Concluded Brougthon: "Disney has already indicated it will begin to push certain movie releases onto Disney+ to help with the content supply issue. However, if key series such as The Mandalorian are delayed sufficiently, impacting the fourth-quarter slate substantially, we would expect elevated churn in the end-of-year period, with a negative impact on net additions relative to current projections."

"The biggest challenge will always be keeping users entertained. It is fair to say that many users would have signed up to the annual offer or bundles on both sides of the pond," Pescatore similarly tells THR. "This will help maintain its total base steady for the first year. However, Disney and others are not immune to the current challenges of filming new shows. This will have a knock-on effect next year."

LightShed Partners analyst Richard Greenfield in a Twitter reaction to the Disney+ figures focused less on the success to date, but urged the company to push for bigger business changes ahead. "With 50 million subs and growing, Disney should use Disney+ to replace theatrical window — raise pricing to $15-$20/month and include new movies as part of a subscription," he wrote. 

Futuresource estimates that approximately 30 million of the 50 million Disney+ subscribers are in the U.S., while the U.K. subscriber mark is "now likely to be approaching 4 million" and India accounts for the 8 million detailed by Disney. Juenger on Thursday similarly estimated about 12 million subs in the U.K. and Western Europe. 

He offered investors the following explanations on the Indian subscribers: "When Disney+ was launched in India, our understanding is that all Hotstar subscribers were converted to Disney+ subscribers automatically. Since the Disney press release specifically references 50 million 'paid' subscribers, we believe only the Hotstar paying subscribers were included in that count, which apparently was 8 million. The price for the Hotstar paid plans, which now include various amounts of Disney+ content, has been set higher. Our understanding is existing Hotstar paying subscribers will be transitioned to the new, higher rate when their contracts expire. In this sense, the only actual incremental contribution from the 8 million Indian Disney+ subs is: a) any incremental subscribers who signed up at launch, who weren't already paying Hotstar subscribers; and b) the incremental revenue from the higher price."

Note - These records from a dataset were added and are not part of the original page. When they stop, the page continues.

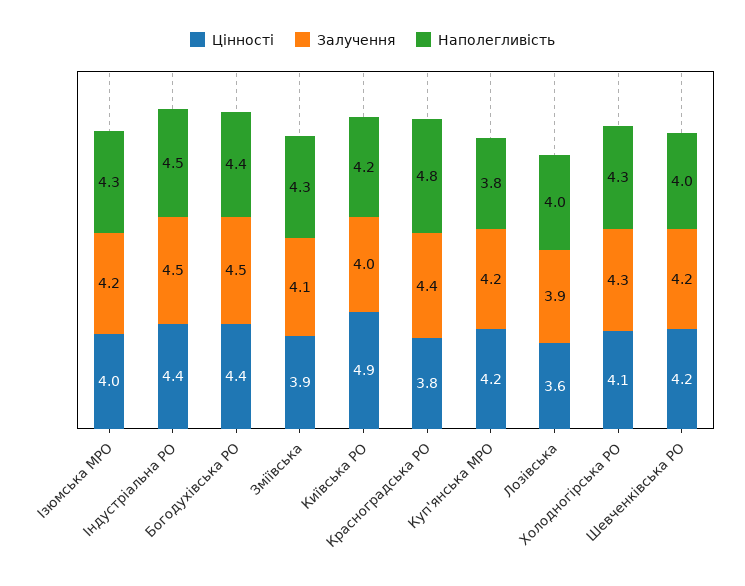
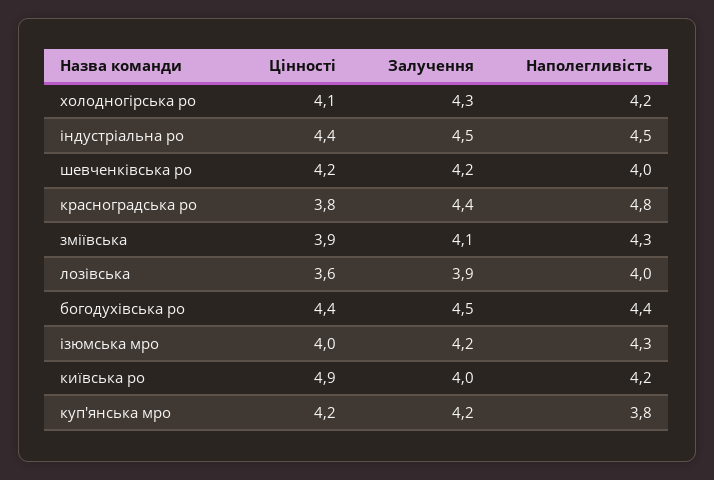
  {
    "Цінності": {
      "Ізюмська МРО": 4,
      "Індустріальна РО": 4.4,
      "Богодухівська РО": 4.4,
      "Зміївська": 3.9,
      "Київська РО": 4.9,
      "Красноградська РО": 3.8,
      "Куп'янська МРО": 4.2,
      "Лозівська": 3.6,
      "Холодногірська РО": 4.1,
      "Шевченківська РО": 4.2
    },
    "Залучення": {
      "Ізюмська МРО": 4.2,
      "Індустріальна РО": 4.5,
      "Богодухівська РО": 4.5,
      "Зміївська": 4.1,
      "Київська РО": 4,
      "Красноградська РО": 4.4,
      "Куп'янська МРО": 4.2,
      "Лозівська": 3.9,
      "Холодногірська РО": 4.3,
      "Шевченківська РО": 4.2
    },
    "Наполегливість": {
      "Ізюмська МРО": 4.3,
      "Індустріальна РО": 4.5,
      "Богодухівська РО": 4.4,
      "Зміївська": 4.3,
      "Київська РО": 4.2,
      "Красноградська РО": 4.8,
      "Куп'янська МРО": 3.8,
      "Лозівська": 4,
-     "Холодногірська РО": 4.3,
+     "Холодногірська РО": 4.2,
      "Шевченківська РО": 4
    }
  }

He concluded: "If one attributes 100 percent of the increased price to Disney+, that means the monthly incremental average revenue per user from Disney+ is $0.04 per month for the VIP plan, $0.55 per month for the Premium plan. In other words, if all 8 million subs signed up for the most expensive Premium plan, the incremental annual revenue to Disney would be only $53 million. Plus, the full incremental from any of the 8 million subs who were truly incremental, new sign-ups as a result of the Disney+ launch." 

Futuresource in a report argued that "COVID-19 has provided a major boost, particularly amongst families with younger children," explaining: "In addition, the current scenario has convinced many of those who were previously intending to sign up, to make the jump earlier than they had planned. In its original November launch markets, the combination of the lockdown and availability early release titles such as Frozen II and Onward have further boosted growth in recent weeks."

Following its Nov. 12 U.S. launch, the service on March 24 became available in the U.K., France, Germany, Italy, Spain and other European countries. It launched in India on Friday and in France on Tuesday. "We're truly humbled that Disney+ is resonating with millions around the globe and believe this bodes well for our continued expansion throughout Western Europe and into Japan and all of Latin America later this year," said Kevin Mayer, chairman of Walt Disney direct-to-consumer & international.

By reaching the 50 million milestone, Disney+ has exceeded the reach of corporate sibling Hulu, which has more than 30 million subs. It still has a ways to go to catch streaming giant Netflix and its 167 million subs.